One way to revive this Wandering is to post a note from Saturday, August 19, 2006
On 18 August, C and I went to the City Recital Hall to see TSUGARU Soul and Beat of Japan. Tsugaru is the northern part of Honshu and the Tsugaru straight lies between Honshu and Shikoku. The Tsugaru shamisen is a kind of shamisen or style of playing which started there. I first read of Tsugaru shamisen music and its origin in the playing of blind itinerant musicians in Alan Booths Looking for the Lost. He tells of a short lived boom in Tsugaru shamisen music in the 1970s.
The leading artist at the concert was Tsugaru shamisen virtuoso Michihiro Sato. His son Michiyosi, who graduated from High School in 2005, also plays the shamisen. Sachiko Kaiho, a Koto player is Mr. Satos wife and Michiyosis mother. Shozan Tanabe played shakuhachi; he had only one large instrument. (My introduction to the shakuhachi was Riley Lee's playing at the Townsville Festival of Chamber Music in July and he had many instruments of various lengths.)
Masaki Yoshimi played tabla, which he studied in India. Im uncertain at the moment how the tabla came into a Japanese group, or whether its use in ensembles of this kind is common. He was the only player who did not wear Traditional Japanese dress. Sachiko Kaiho wore a bright green kimono, and the colour of Mr. Satos jacket marked his seniority in the group.
Mr. Sato spoke in English from notes from time to time. An endearing feature of his speech was the pronunciation of works like shakuhachi which became shak-hashhhhh; Michyoshi michiyoshhhhhhh and so on, just as in the days before recorded announcements words like Nihonbashi became Nihonbashhhhh for train guards.
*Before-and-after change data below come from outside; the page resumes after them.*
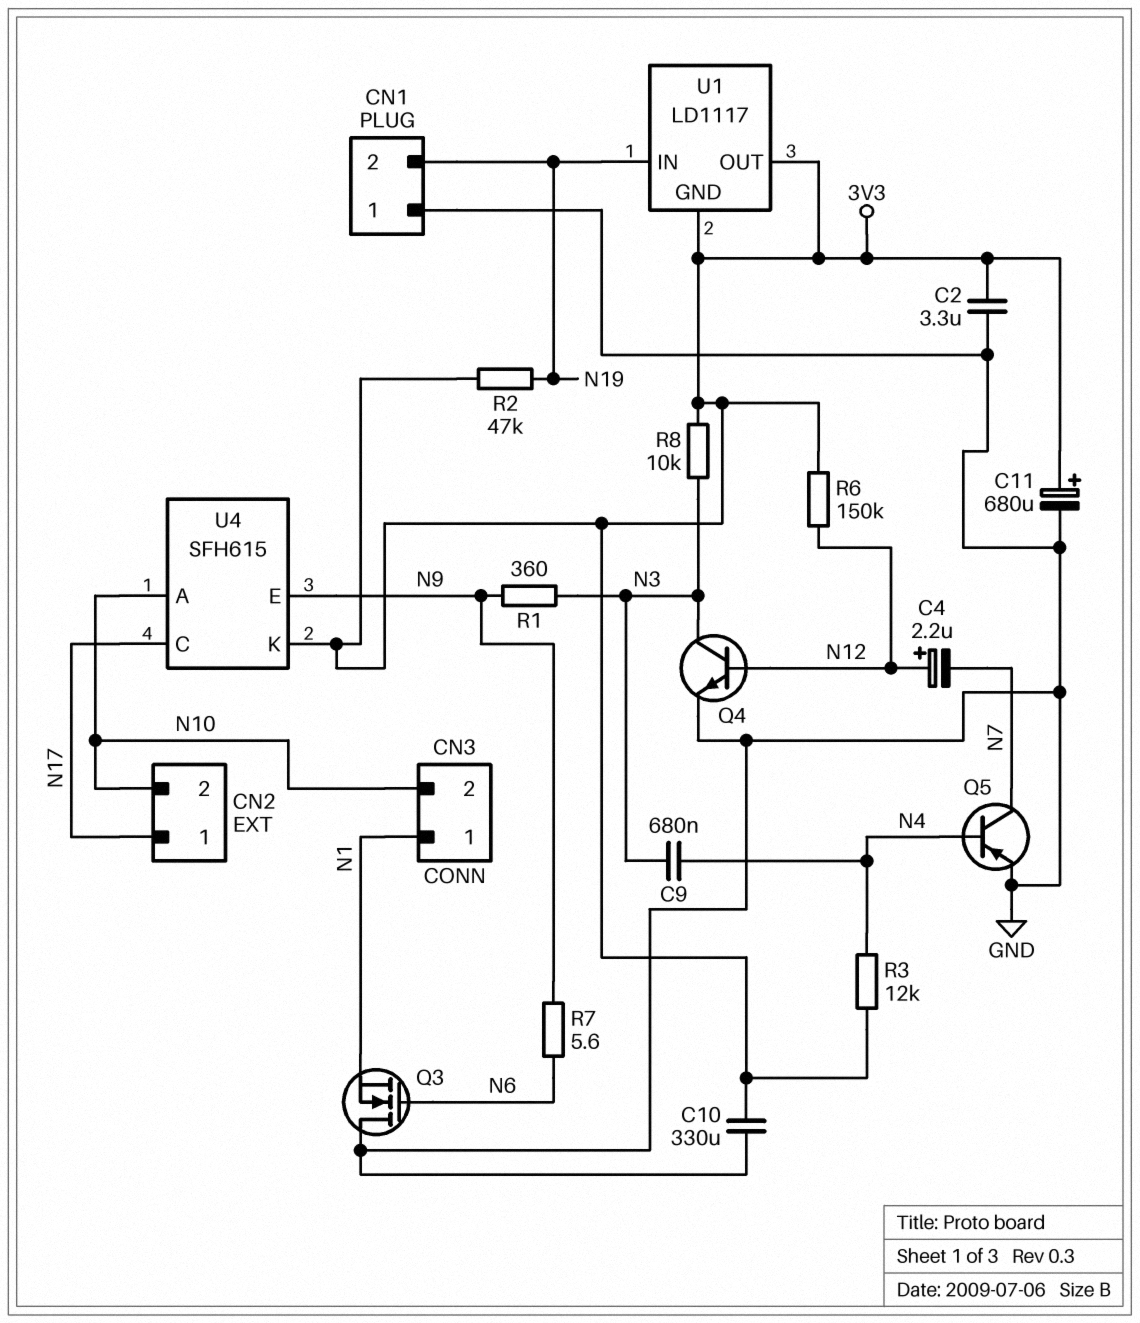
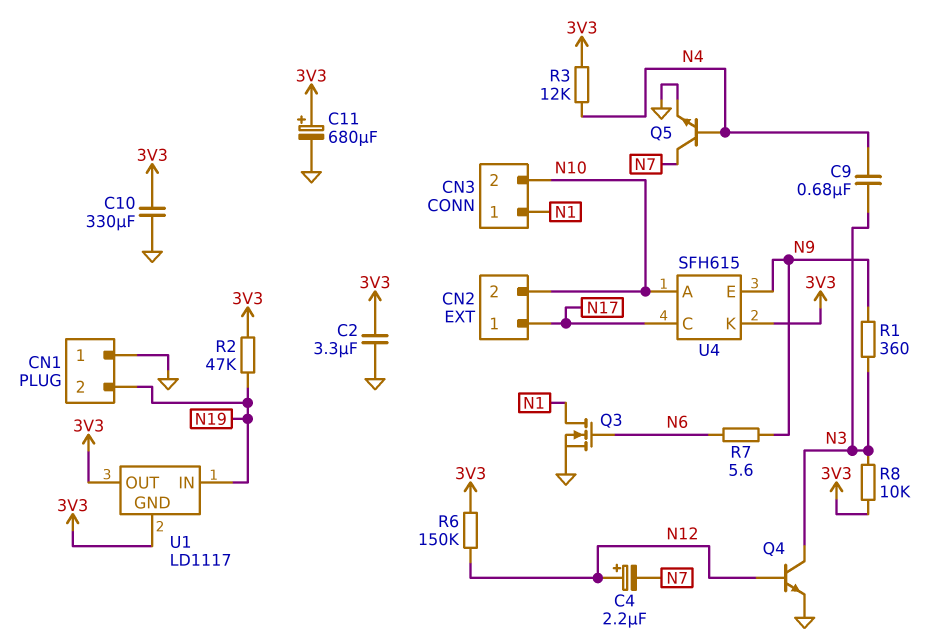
Q3: NMOS (G N6, D GND, S N1) -> NMOS (G N6, D N1, S GND)
Q5: PNP (B N4, C N7, E GND) -> NPN (B N4, C N7, E GND)

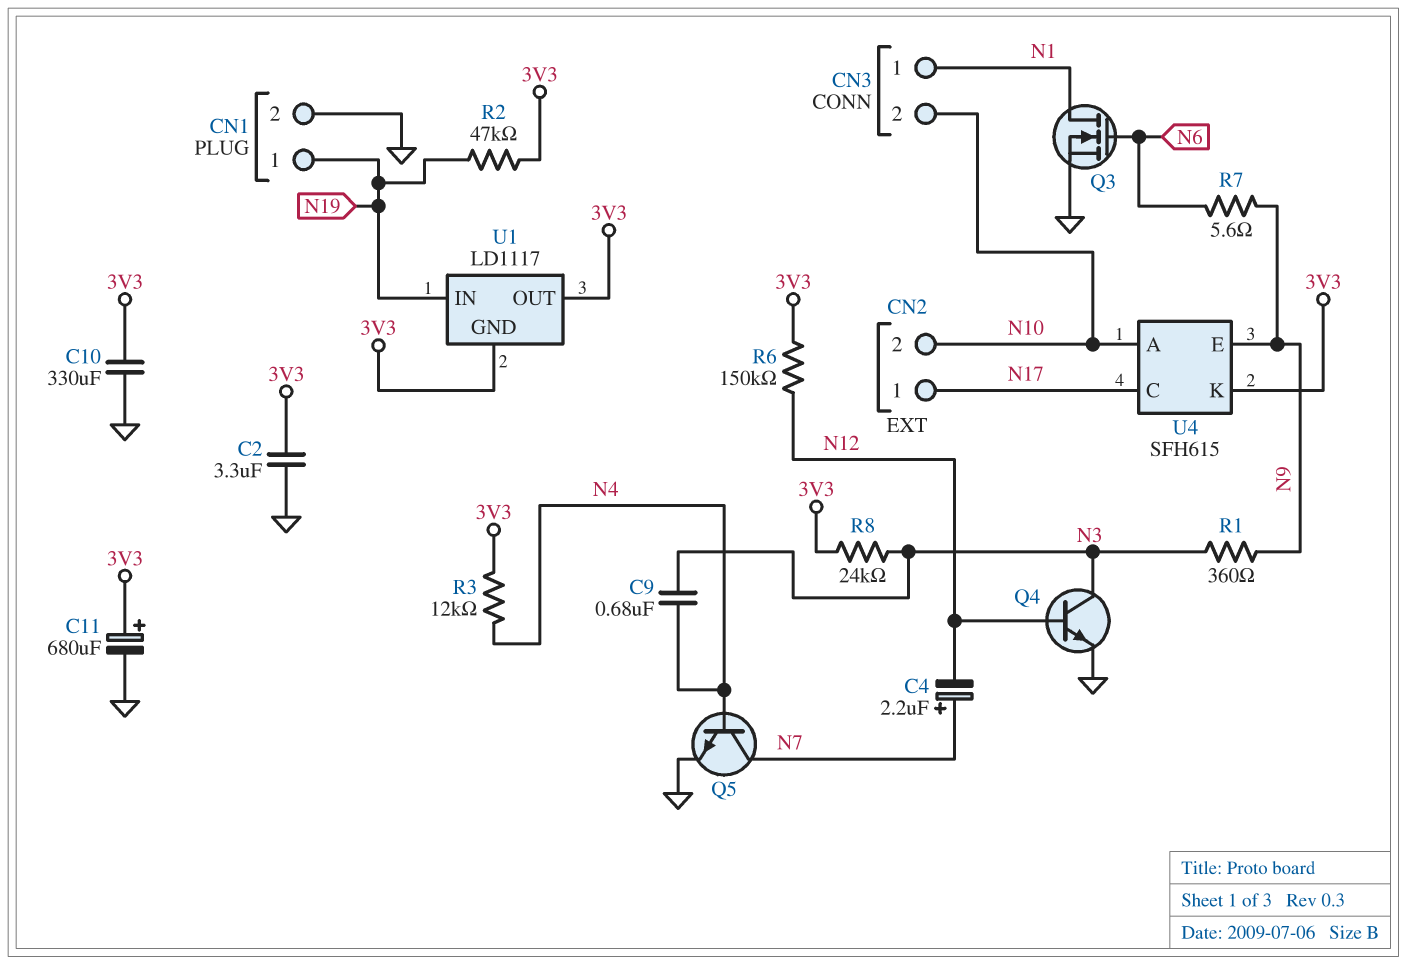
C4: 2.2uF (plus N12, minus N7) -> 2.2uF (plus N7, minus N12)
CN1 pin 1: GND -> N19
CN1 pin 2: N19 -> GND
R8: 10k (3V3, N3) -> 24k (3V3, N3)

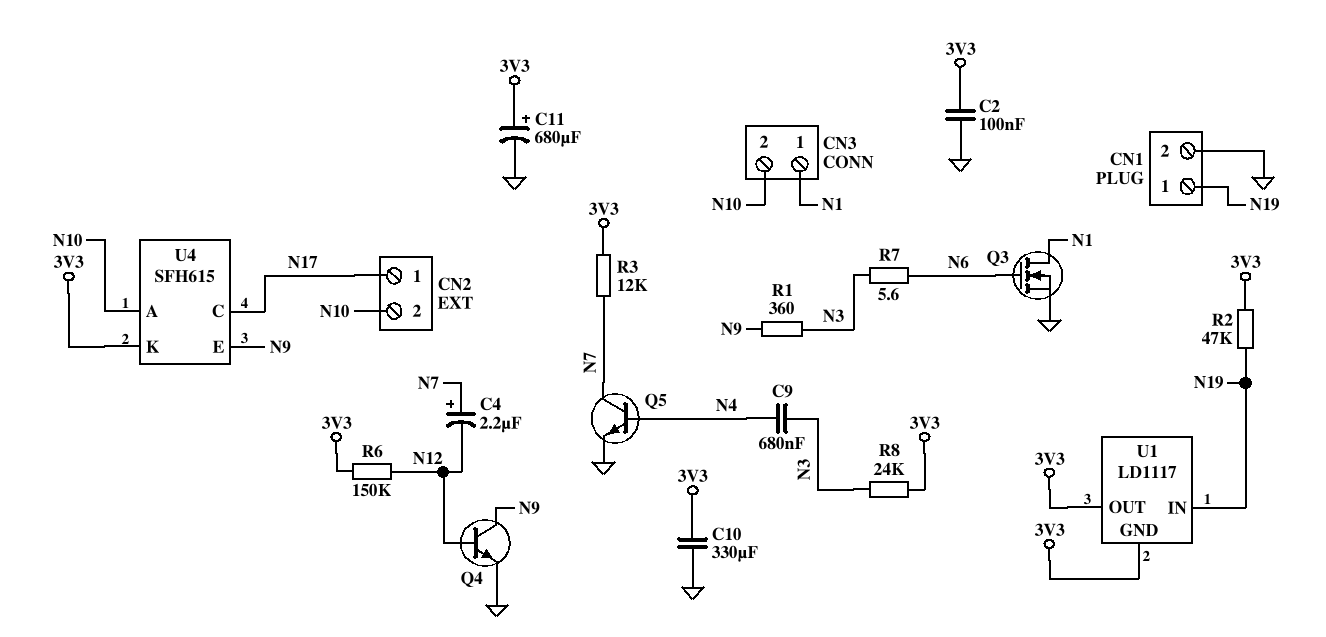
C2: 3.3uF (3V3, GND) -> 100nF (3V3, GND)
Q4: NPN (B N12, C N3, E GND) -> NPN (B N12, C N9, E GND)
R3: 12k (3V3, N4) -> 12k (3V3, N7)
R7: 5.6 (N6, N9) -> 5.6 (N3, N6)

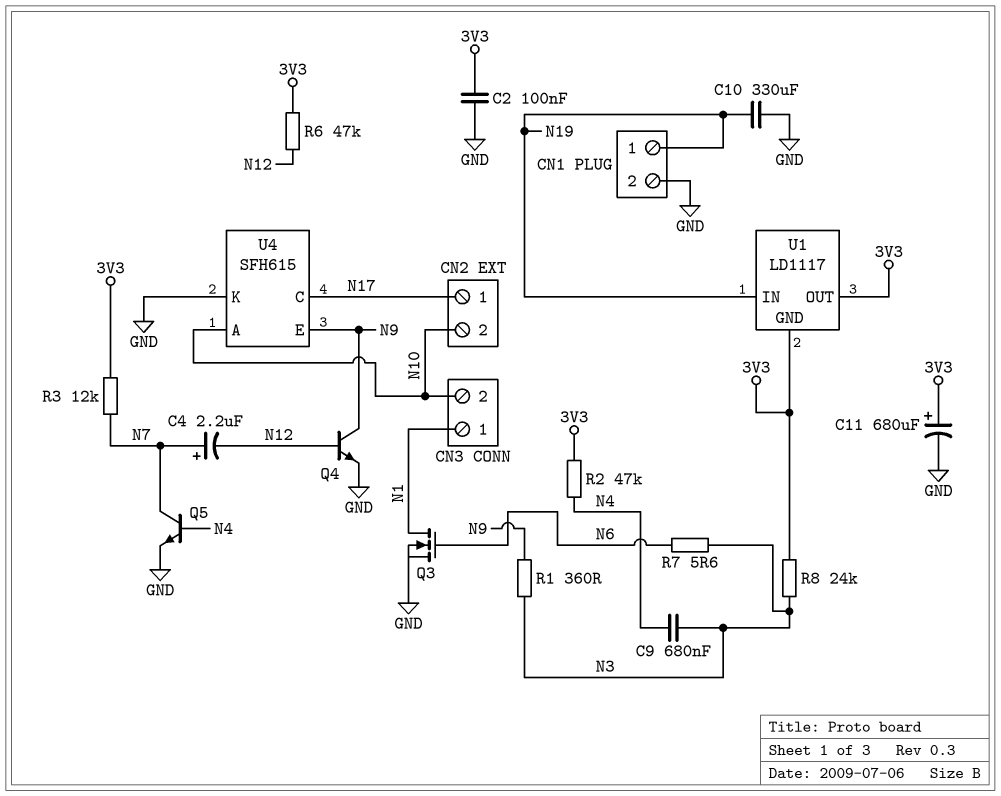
C10: 330uF (3V3, GND) -> 330uF (GND, N19)
R2: 47k (3V3, N19) -> 47k (3V3, N4)
R6: 150k (3V3, N12) -> 47k (3V3, N12)
U4 pin K: 3V3 -> GND

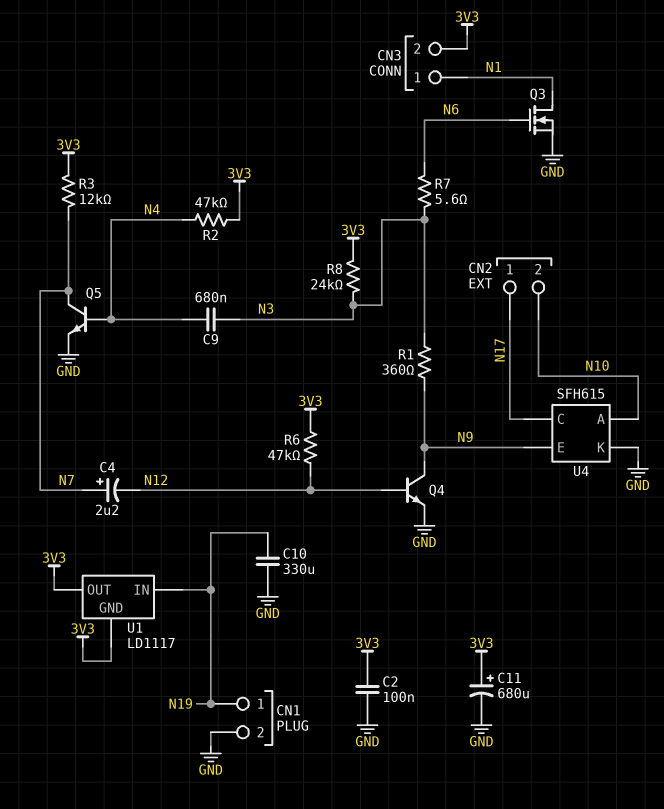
CN3 pin 2: N10 -> 3V3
The family group was larger. The father and son were listed as playing Tsugaru Shamisen Kyokuawase together, but when we reached it Mr. Sato announced Tonight we have a special surprise for you my youngest son will play with his older brother! He looked about 4 years younger than Michiyoshi.
The program notes say that the sounds of the Tsugaru shamisen are notably different from more traditional Japanese music. They are played with a large plectrum held in the closed hand. It is used make drumming sounds on the body of the shamisen as well as to pluck the strings. The younger Sato seemed to make more drumming sounds than his father. When they played together there was great empathy between them.
The music has been compared to jazz and there are obvious parallels, but I was unable to tell what improvisation was and what was not. I am unfamiliar with the music. There was a lot of fast complex fingering in the left hand in some parts but although the sound was distinctive some of the tunes were a little elusive. The most prominent feature on hearing it for the first time was the rhythms. Some were very fast and exciting to hear. There were some vocalizations but no singing mostly shouts and crys at a climax. In the last item, the tabla player accompanied his solo with very fast wordless vocals which resembled scat singing in jazz.
I would like to investigate further but I havent found any available CDs of this or similar music as yet. Still there are places in Japan where it is played and I can search for these on my next trip.
There is some information on wikipedia http://en.wikipedia.org/wiki/Tsugaru-jamisen
The web page for the concert itself is http://www.jpf.org.au/02_events/tsugaru/tsugaru.htm
Please let me know of anything more you know: specially cds.